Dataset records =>
⟨

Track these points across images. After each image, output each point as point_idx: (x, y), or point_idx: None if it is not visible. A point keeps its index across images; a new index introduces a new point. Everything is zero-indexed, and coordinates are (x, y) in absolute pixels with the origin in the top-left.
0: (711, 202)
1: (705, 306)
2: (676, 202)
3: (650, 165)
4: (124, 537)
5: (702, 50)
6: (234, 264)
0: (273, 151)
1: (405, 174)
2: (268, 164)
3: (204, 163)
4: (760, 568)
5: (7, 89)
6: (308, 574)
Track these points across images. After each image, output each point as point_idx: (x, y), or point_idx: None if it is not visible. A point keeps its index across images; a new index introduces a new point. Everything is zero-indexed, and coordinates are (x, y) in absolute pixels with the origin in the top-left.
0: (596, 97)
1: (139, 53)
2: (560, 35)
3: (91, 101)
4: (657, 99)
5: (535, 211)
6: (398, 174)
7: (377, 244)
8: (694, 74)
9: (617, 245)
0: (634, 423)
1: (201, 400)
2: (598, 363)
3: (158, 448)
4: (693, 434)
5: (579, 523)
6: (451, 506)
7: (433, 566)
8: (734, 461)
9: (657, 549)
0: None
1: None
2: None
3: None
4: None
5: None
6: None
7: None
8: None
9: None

⟩

YOUR TASK => Arrange the data above as a JSON list of strings, with one string for each line and no blank lines.

EXERCISE RESULT =>
[
  "Track these points across images. After each image, output each point as point_idx: (x, y), or point_idx: None if it is not visible. A point keeps its index across images; a new index introduces a new point. Everything is zero-indexed, and coordinates are (x, y) in absolute pixels with the origin in the top-left.",
  "0: (711, 202)",
  "1: (705, 306)",
  "2: (676, 202)",
  "3: (650, 165)",
  "4: (124, 537)",
  "5: (702, 50)",
  "6: (234, 264)",
  "0: (273, 151)",
  "1: (405, 174)",
  "2: (268, 164)",
  "3: (204, 163)",
  "4: (760, 568)",
  "5: (7, 89)",
  "6: (308, 574)",
  "Track these points across images. After each image, output each point as point_idx: (x, y), or point_idx: None if it is not visible. A point keeps its index across images; a new index introduces a new point. Everything is zero-indexed, and coordinates are (x, y) in absolute pixels with the origin in the top-left.",
  "0: (596, 97)",
  "1: (139, 53)",
  "2: (560, 35)",
  "3: (91, 101)",
  "4: (657, 99)",
  "5: (535, 211)",
  "6: (398, 174)",
  "7: (377, 244)",
  "8: (694, 74)",
  "9: (617, 245)",
  "0: (634, 423)",
  "1: (201, 400)",
  "2: (598, 363)",
  "3: (158, 448)",
  "4: (693, 434)",
  "5: (579, 523)",
  "6: (451, 506)",
  "7: (433, 566)",
  "8: (734, 461)",
  "9: (657, 549)",
  "0: None",
  "1: None",
  "2: None",
  "3: None",
  "4: None",
  "5: None",
  "6: None",
  "7: None",
  "8: None",
  "9: None"
]